* **What the task requires**:
Print the records below exactly; all of them are needed.

======

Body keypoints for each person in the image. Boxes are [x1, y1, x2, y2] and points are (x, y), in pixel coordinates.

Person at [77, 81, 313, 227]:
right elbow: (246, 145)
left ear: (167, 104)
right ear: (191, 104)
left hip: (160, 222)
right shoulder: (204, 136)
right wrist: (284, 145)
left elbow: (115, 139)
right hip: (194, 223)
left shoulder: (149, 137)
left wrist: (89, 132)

======

* **Solved exercise**:
Body keypoints for each person in the image. Boxes are [x1, y1, x2, y2] and points are (x, y), in pixel coordinates.

Person at [77, 81, 313, 227]:
right elbow: (246, 145)
left ear: (167, 104)
right ear: (191, 104)
left hip: (160, 222)
right shoulder: (204, 136)
right wrist: (284, 145)
left elbow: (115, 139)
right hip: (194, 223)
left shoulder: (149, 137)
left wrist: (89, 132)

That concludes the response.